• Exercise aim
Some lines in the entries contain the word "jurado". Copy all of them.

··· Records provided ···

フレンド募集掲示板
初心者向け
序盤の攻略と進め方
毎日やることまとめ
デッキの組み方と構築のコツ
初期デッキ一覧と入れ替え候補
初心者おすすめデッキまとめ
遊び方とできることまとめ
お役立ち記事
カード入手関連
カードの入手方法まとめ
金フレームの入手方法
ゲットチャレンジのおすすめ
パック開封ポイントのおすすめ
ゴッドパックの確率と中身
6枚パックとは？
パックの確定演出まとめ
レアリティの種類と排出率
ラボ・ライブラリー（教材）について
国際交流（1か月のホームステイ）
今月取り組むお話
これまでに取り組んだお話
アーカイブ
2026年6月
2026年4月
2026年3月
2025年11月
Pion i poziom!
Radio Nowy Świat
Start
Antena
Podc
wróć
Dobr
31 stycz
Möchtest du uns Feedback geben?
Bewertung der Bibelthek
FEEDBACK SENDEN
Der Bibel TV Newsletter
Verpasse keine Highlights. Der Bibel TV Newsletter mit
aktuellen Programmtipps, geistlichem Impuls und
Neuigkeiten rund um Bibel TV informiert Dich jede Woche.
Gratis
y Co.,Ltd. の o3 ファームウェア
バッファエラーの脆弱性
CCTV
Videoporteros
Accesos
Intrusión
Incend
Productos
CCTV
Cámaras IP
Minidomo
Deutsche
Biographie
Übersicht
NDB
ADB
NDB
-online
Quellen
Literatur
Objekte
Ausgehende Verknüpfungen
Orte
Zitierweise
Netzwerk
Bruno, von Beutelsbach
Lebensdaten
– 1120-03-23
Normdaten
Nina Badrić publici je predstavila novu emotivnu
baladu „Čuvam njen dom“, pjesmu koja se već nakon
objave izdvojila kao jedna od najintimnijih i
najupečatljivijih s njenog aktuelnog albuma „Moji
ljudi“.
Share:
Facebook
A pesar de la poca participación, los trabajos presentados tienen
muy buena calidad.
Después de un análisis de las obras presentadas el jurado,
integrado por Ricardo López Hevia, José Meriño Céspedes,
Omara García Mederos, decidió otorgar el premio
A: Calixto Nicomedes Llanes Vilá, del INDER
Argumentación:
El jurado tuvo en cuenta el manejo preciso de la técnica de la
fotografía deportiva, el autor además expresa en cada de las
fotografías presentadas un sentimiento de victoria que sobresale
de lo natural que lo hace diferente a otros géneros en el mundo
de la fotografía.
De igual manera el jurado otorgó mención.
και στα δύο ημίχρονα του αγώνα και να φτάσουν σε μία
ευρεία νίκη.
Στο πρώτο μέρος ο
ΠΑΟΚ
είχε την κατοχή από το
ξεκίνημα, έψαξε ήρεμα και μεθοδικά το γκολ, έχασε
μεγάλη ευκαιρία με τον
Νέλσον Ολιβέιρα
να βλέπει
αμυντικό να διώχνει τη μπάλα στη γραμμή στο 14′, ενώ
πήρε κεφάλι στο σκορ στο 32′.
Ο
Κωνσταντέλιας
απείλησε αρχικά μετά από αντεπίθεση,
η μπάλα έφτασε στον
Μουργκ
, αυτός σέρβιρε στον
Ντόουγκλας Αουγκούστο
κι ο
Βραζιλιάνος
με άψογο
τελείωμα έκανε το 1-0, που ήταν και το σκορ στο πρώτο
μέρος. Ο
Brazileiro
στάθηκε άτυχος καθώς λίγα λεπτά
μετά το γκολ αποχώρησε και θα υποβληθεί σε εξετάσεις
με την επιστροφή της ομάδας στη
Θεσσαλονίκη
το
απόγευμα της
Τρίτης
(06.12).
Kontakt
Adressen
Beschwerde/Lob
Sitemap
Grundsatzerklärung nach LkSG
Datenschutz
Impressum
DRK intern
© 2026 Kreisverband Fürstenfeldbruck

···

• Task answer
Después de un análisis de las obras presentadas el jurado,
El jurado tuvo en cuenta el manejo preciso de la técnica de la
De igual manera el jurado otorgó mención.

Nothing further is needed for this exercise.